Avant d’être perçue comme une maladie du génome, le cancer a été considéré comme une maladie du métabolisme. Dès 1924, Otto Warburg – lauréat du Prix Nobel de physiologie et de médecine - a émis l’idée que les cellules cancéreuses tirent leur énergie de la fermentation du sucre. C’est cette piste méconnue et oubliée que Laurent Schwartz et d’autres scientifiques explorent actuellement.
Pour ces nouveaux acteurs de la cancérologie, physiciens, mathématiciens, biologistes, médecins, le métabolisme des cellules cancéreuses est perturbé. Les traitements devraient donc chercher à restaurer le métabolisme normal de la cellule, par exemple en activant le fonctionnement de la mitochondrie et la respiration cellulaire, en lieu et place de la fermentation. Plusieurs substances seraient en capacité de le faire, sans effet secondaire majeur. C’est une percée historique dans la compréhension du cancer et des moyens de le traiter.
Formé à l’université de Harvard et longtemps chercheur à l’École Polytechnique, Laurent Schwartz est cancérologue de l’Assistance Publique des Hôpitaux de Paris (AP-HP).
Quel est le message principal de votre nouveau livre ?
C’est un vrai coup de théâtre parce que de nouveaux acteurs arrivent : les physiciens et les mathématiciens. Ils viennent d’un monde totalement différent de celui des biologistes et des médecins : le monde de la médecine a son langage et sa spécialité, celui de la physique parle avec des équations et propose une autre façon de comprendre les choses. Nous n’avons plus de séparation avec d’un côté les bonnes cellules et de l’autre côté les mauvaises cellules. Mais la physique nous parle d’énergie, d’électrons, de protons et de neutrons. Avec cette grille de lecture totalement physique, le cancer devient une conséquence d’un excès d’électrons dans la cellule. Cela implique des conséquences révolutionnaires : les traitements sont possiblement là, et bon marché, avec un autre modèle économique. Nous sommes à un moment où nous avons l’impression d’avoir compris le cancer et nous avons des pistes solides pour essayer de trouver un traitement adequat.

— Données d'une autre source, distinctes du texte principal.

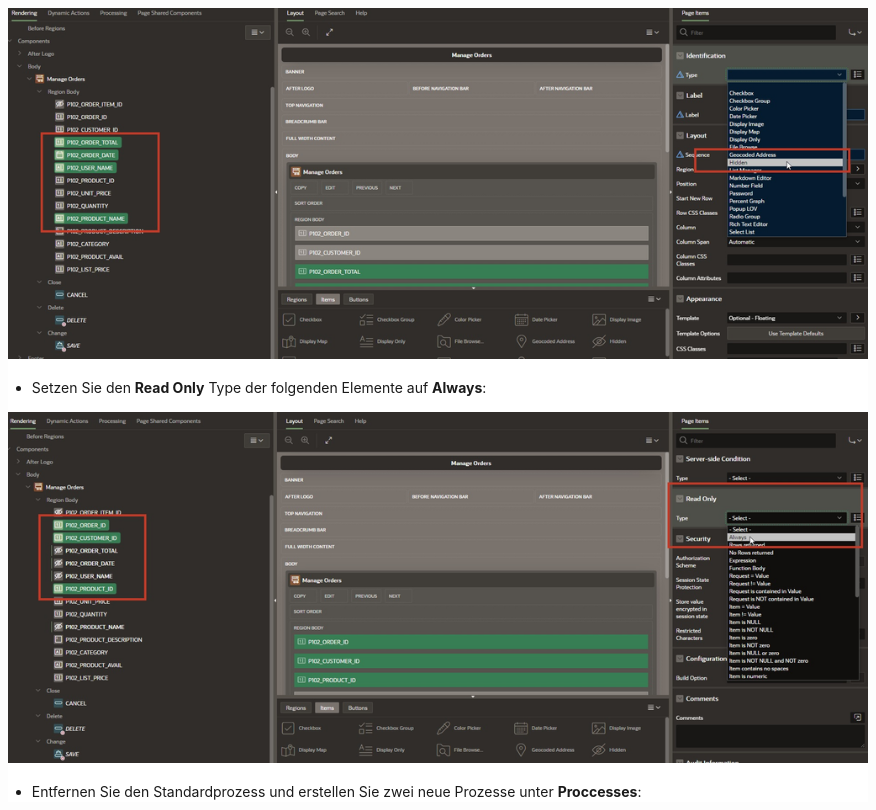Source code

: ![](../../assets/Kapitel-18/invoke_api_10.jpg)
  
  - Setzen Sie den **Read Only** Type der folgenden Elemente auf **Always**: 

![](../../assets/Kapitel-18/invoke_api_11.jpg)
  
  - Entfernen Sie den Standardprozess und erstellen Sie zwei neue Prozesse unter **Proccesses**:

Vous affirmez que le cancer est une maladie métabolique. Qu'entendez-vous par là ?
Une cellule qui brûle des nutriments, grâce à sa centrale énergétique (la mitochondrie), ne grossit pas. Quand sa mitochondrie est lésée, qu’elle ne peut pas tout brûler, la cellule se met à fermenter, donc à grossir et à proliférer. C’est l’explication de base du cancer. Traiter un cancer revient à limiter la fermentation cancéreuse en limitant l’apport de nutriments à la cellule et les faisant brûler dans la mitochondrie.
Comment êtes-vous arrivé à penser que la mitochondrie était le siège du mécanisme du cancer ?
Warburg, prix Nobel de médecine en 1931, avait déjà pensé à cette hypothèse. D’autres chercheurs ont voulu la tester : ils ont injecté à des cellules cancéreuses des mitochondries de cellules normales. Le caractère cancéreux a disparu ! La cellule s’est mise à respirer à nouveau et a cessé de se multiplier. On nous rabâche pourtant toujours que le cancer est une maladie du génome mais quand on injecte le noyau d’une cellule cancéreuse dans une cellule saine, elle reste saine, et lorsqu’on remplace le noyau d’une cellule cancéreuse par un noyau d’une cellule saine, la cellule reste cancéreuse !
Que dire aux personnes qui souffrent d’un cancer aujourd’hui ?
J’ai tendance à diviser les cancéreux en plusieurs groupes :
- les patients que nous pouvons guérir par des thérapies classiques : pour ceux-ci, il ne faut surtout rien changer ;
- les patients pour qui le pronostic est mauvais : pour ceux-ci, nous ne savons pas quoi faire et nous n’avons que des pistes. Ces pistes consistent à améliorer la combustion du sucre par de l’acide lipoïque, par de l’hydroxycitrate, par du bleu de méthylène...
Quels sont vos projets de recherche avec la fondation « Guérir du cancer » ?
La fondation avec laquelle je collabore finance des thésards, toujours dans une optique de publications et de travaux normés. L’objectif des projets de recherche est d’essayer de lever la fermentation cancéreuse avec des médicaments, en diminuant la pression électronique, pour traiter le cancer.